REQUEST – Count each line below that has "рожать" anywhere in it. Answer with the total alone.

(Stored records)
════════════════
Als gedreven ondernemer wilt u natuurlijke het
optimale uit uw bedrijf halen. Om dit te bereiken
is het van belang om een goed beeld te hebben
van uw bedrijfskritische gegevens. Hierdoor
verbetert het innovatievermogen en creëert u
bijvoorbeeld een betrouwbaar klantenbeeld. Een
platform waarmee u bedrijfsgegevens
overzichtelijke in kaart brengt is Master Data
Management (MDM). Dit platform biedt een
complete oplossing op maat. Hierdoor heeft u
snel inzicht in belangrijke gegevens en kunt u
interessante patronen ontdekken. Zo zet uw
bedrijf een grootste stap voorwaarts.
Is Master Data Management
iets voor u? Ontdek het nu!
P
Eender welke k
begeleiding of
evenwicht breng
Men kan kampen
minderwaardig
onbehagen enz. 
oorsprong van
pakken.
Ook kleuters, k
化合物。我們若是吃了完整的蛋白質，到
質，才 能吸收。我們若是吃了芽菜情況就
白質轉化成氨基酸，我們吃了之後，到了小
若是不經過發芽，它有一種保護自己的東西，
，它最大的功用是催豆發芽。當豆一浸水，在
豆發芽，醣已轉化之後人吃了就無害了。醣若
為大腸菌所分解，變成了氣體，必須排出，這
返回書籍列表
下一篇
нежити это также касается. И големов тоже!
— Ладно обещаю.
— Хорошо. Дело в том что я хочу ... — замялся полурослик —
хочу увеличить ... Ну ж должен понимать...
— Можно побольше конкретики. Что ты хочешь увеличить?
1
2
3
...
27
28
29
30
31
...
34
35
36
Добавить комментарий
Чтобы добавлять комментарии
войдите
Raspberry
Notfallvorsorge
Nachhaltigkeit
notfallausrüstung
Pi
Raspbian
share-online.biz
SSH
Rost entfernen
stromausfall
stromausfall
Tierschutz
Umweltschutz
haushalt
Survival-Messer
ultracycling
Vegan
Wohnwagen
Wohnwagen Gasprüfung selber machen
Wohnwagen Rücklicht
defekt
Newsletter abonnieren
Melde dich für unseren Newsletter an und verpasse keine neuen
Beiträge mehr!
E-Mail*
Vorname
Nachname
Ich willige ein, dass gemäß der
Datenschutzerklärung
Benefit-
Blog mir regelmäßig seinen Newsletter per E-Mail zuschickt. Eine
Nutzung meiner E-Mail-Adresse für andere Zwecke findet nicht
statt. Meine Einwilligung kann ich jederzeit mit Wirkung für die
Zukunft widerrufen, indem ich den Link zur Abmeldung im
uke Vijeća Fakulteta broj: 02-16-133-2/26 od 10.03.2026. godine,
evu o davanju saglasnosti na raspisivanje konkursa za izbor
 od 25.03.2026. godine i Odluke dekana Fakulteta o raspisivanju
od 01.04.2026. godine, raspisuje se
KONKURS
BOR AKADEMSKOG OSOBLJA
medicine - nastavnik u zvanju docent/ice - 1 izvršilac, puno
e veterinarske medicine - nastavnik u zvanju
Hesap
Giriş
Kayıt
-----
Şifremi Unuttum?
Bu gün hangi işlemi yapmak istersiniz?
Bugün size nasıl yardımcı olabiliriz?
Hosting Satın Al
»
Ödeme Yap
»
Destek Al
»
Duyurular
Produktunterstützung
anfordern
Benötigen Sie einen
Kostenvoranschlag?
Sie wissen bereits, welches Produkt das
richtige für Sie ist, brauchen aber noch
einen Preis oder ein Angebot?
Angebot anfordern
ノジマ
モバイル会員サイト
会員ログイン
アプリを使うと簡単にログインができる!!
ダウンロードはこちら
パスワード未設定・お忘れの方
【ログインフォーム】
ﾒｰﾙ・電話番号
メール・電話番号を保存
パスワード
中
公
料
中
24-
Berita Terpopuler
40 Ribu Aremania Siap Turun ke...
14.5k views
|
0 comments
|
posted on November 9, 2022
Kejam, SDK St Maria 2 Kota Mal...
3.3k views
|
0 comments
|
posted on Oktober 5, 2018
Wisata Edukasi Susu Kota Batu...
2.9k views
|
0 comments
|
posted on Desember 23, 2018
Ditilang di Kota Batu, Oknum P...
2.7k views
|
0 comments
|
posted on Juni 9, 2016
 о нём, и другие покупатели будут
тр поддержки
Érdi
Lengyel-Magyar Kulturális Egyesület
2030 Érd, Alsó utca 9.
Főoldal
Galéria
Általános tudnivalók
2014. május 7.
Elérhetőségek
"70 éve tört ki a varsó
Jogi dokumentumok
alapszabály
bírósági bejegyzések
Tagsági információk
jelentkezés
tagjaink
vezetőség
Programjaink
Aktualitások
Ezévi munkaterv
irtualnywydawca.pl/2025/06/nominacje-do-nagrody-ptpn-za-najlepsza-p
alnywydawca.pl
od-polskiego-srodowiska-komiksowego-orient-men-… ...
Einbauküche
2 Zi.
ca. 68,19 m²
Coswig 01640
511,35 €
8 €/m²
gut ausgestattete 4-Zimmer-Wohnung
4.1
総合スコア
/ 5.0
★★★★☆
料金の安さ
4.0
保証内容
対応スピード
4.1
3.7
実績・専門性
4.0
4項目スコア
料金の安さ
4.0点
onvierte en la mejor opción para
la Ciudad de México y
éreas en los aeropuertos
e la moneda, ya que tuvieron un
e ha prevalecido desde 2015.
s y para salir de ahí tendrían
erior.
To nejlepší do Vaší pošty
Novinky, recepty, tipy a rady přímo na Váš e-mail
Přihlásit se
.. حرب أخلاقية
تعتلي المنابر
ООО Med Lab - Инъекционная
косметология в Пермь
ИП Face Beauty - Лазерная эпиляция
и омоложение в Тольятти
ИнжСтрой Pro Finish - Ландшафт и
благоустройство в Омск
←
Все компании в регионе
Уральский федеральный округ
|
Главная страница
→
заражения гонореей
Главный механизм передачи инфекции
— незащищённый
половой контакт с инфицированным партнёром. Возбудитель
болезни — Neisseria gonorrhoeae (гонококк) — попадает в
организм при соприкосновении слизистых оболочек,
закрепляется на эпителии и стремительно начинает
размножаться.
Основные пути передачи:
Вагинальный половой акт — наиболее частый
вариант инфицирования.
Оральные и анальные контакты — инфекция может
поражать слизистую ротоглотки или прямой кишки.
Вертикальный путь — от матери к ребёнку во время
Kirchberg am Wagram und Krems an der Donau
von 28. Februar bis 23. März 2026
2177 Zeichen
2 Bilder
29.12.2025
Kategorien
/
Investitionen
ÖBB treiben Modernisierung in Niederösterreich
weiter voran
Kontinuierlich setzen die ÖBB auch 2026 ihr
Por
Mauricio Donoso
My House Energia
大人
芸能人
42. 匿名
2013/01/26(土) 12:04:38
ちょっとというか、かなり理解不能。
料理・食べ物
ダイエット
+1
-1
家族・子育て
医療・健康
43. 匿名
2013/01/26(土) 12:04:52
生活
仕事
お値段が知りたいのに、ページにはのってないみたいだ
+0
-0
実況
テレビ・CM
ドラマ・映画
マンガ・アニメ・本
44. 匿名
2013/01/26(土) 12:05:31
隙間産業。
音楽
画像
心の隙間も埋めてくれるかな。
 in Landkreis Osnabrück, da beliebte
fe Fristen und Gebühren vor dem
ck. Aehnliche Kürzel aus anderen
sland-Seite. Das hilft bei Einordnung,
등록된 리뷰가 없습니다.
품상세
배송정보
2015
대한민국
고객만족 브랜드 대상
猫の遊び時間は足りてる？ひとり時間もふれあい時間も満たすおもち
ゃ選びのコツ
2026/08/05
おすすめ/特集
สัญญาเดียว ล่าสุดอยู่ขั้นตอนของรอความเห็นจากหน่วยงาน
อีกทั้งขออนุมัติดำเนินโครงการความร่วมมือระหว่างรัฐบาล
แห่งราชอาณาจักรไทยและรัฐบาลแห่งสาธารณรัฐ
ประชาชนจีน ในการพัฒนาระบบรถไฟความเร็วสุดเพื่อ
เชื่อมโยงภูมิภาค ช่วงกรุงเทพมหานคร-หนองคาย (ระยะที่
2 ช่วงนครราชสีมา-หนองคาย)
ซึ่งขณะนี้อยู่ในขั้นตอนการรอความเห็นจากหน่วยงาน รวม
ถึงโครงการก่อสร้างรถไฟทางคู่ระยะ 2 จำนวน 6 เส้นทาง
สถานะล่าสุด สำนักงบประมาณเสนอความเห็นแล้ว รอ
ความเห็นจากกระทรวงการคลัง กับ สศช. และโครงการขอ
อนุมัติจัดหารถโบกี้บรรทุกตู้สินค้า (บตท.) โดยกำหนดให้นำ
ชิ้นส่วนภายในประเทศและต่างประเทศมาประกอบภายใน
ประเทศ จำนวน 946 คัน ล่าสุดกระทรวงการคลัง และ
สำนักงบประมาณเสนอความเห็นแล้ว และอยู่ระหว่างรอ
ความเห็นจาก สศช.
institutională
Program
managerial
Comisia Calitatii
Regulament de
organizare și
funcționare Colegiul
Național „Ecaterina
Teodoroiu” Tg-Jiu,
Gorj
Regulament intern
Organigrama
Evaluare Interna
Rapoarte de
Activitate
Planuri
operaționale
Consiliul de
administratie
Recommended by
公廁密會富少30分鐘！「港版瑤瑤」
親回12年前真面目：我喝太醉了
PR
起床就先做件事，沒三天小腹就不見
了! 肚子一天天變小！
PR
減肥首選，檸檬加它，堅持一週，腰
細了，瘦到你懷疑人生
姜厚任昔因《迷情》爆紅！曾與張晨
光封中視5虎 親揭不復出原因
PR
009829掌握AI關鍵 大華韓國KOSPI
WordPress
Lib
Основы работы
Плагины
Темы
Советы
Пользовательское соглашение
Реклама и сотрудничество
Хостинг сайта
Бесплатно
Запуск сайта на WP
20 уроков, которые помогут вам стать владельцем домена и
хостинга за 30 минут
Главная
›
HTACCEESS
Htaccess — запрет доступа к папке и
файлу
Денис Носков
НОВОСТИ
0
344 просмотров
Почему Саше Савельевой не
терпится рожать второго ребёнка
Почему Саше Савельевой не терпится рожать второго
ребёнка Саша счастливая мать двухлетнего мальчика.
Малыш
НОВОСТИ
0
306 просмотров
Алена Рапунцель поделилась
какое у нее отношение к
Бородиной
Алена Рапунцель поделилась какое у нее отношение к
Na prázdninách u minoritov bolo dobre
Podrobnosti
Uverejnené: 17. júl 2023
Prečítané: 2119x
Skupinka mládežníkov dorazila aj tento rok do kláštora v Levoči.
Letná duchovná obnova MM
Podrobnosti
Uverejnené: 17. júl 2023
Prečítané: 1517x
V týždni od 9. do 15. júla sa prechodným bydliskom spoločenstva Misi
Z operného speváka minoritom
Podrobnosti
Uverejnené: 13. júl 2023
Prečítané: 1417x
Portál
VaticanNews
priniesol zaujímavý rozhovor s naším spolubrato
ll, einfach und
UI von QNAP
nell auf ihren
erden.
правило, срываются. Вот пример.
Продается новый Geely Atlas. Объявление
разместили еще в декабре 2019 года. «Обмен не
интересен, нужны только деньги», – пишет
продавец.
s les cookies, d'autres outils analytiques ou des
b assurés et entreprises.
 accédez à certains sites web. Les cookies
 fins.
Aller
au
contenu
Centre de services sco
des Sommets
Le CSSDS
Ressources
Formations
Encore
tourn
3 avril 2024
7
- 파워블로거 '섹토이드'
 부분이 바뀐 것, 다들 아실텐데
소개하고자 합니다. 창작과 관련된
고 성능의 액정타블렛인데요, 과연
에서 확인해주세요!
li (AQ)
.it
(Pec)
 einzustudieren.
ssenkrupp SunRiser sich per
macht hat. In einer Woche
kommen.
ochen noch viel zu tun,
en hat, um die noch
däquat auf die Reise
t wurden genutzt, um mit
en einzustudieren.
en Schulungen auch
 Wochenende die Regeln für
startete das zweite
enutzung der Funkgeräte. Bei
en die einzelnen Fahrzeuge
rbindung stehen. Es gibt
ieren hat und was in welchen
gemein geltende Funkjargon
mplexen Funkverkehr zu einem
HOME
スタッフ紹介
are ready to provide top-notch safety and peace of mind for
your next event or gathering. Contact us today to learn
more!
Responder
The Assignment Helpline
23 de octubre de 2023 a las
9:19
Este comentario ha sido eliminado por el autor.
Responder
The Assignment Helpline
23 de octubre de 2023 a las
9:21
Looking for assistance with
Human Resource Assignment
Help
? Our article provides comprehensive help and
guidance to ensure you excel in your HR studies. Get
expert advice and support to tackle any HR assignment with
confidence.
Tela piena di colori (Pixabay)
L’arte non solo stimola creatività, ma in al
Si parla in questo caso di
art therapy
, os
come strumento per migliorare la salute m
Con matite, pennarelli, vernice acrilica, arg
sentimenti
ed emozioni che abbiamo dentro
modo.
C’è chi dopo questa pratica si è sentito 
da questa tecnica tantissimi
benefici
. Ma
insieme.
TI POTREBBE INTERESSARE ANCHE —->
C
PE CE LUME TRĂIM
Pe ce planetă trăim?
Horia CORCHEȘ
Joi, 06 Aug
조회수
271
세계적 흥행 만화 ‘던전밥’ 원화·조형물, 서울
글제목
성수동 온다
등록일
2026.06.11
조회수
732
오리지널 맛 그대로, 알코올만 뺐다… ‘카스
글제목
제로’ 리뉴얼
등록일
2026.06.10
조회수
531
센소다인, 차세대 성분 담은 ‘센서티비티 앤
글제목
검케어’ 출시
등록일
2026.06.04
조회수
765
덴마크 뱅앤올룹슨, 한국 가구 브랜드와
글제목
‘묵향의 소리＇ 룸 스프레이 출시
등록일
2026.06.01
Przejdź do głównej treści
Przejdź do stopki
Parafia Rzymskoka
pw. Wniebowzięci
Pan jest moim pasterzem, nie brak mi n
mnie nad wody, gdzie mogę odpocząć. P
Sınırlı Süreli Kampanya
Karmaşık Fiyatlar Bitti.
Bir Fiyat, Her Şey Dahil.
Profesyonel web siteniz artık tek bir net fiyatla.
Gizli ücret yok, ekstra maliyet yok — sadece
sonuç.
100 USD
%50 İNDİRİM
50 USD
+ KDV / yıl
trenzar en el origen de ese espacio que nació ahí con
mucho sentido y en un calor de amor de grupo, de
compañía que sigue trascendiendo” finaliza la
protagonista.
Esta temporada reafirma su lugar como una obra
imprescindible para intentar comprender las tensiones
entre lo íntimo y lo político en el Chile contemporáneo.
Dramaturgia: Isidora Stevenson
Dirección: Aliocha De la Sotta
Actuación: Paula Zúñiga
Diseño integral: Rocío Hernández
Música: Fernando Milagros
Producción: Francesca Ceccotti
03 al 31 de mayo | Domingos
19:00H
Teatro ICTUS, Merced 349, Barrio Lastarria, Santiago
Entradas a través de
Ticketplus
════════════════
EXERCISE RESPONSE – 2